Taking politics out of implementing the Community Reinvestment Act (“CRA”) and decreasing the leverage of community groups in the merger application process. Enacted during the Carter Administration, the CRA was intended to enlist the aid of the banking industry in combatting urban decline. The act accomplishes this by encouraging banks to help meet the credit needs of the communities in which they operate, including low- and moderate-income neighborhoods, consistent with safe and sound operations. To ensure compliance, the regulators are required to take into consideration a bank’s record of performance under the CRA in evaluating an application requesting permission to merge or acquire. Importantly, the CRA was not intended as a punitive statute and does not prescribe any penalties beyond the foregoing. Although the statute has remained fundamentally unchanged, its implementation has varied, often depending on each Administration’s political agenda. Under the Obama Administration, the standards for CRA compliance were raised sharply, without prior notice or proper administrative procedure. As in the case of BSA/AML, we believe that the CRA is vital and necessary. However, the CRA should be implemented in a clear, consistent and apolitical manner and not as a lever to effect socioeconomic change. An unsatisfactory CRA rating typically bars a bank from mergers and acquisitions.

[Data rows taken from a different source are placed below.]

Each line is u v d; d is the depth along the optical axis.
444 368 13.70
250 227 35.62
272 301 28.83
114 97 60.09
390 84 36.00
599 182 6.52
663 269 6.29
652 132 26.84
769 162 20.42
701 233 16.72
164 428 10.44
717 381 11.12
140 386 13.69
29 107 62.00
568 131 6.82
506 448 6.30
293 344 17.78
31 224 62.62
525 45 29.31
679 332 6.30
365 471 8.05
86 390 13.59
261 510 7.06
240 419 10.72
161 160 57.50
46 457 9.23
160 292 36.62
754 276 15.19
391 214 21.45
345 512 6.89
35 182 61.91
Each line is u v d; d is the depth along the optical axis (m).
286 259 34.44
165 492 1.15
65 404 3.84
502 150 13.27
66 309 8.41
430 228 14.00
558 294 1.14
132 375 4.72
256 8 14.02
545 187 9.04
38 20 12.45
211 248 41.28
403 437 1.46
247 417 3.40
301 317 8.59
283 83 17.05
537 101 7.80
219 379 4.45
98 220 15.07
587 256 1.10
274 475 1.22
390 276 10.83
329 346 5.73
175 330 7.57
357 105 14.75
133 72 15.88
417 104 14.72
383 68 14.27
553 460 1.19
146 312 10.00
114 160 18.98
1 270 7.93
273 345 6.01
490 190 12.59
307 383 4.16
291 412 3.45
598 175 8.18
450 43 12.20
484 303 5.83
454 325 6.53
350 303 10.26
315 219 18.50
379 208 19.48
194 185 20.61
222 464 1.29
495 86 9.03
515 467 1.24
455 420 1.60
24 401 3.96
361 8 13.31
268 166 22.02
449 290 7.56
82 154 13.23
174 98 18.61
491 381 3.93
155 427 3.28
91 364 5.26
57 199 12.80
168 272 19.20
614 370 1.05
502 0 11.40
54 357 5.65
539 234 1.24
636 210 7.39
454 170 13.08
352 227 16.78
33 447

Because CRA exams are not given every year and the interval of time between the completion of a CRA exam and the receipt of a final rating can take a year or more, a bank can be in the penalty box for several years.

Moreover, the regulators have interpreted the CRA to grant community groups unprecedented leverage in the regulatory approval process for mergers and acquisitions. A protest from a community group or an individual, regardless of whether it is frivolous or substantive, can derail a transaction for many months. This practice by the regulators of delaying mergers when there is a protest, regardless of whether the protest has merit, has given community groups free license to extort contributions and pledges from banks in the midst of acquisitions.

Shortening and simplifying the regulatory approval process for bank mergers. Post-crisis, the regulatory approval process for bank mergers has gotten longer and more complicated. However, it is still possible to get approval quickly. Less than two years ago, BB&T received regulatory approval for four acquisitions over a ten month period. Huntington received Federal Reserve approval to acquire FirstMerit within less than four months from the date the application was filed. However, recently, the regulatory approval process has taken a step backwards. Two well-constructed proposed mergers by experienced acquirers—New York Community Bancorp’s bid for Astoria Financial and Investors Bancorp’s bid for The Bank of Princeton—were both terminated because of the failure to obtain regulatory approval. Incidents such as these greatly undermine confidence in the regulatory approval process.

The financial crisis did enormous harm to the world economy. There is no debate that the regulators and the industry needed to rethink risk management, capital, liquidity and other safeguards. The resulting improvements in the regulatory architecture have been dramatic. However, they have been accompanied by regulatory overreach stemming from a populist philosophy and thoughtfully rethinking that philosophy can deliver swift and immediate benefits.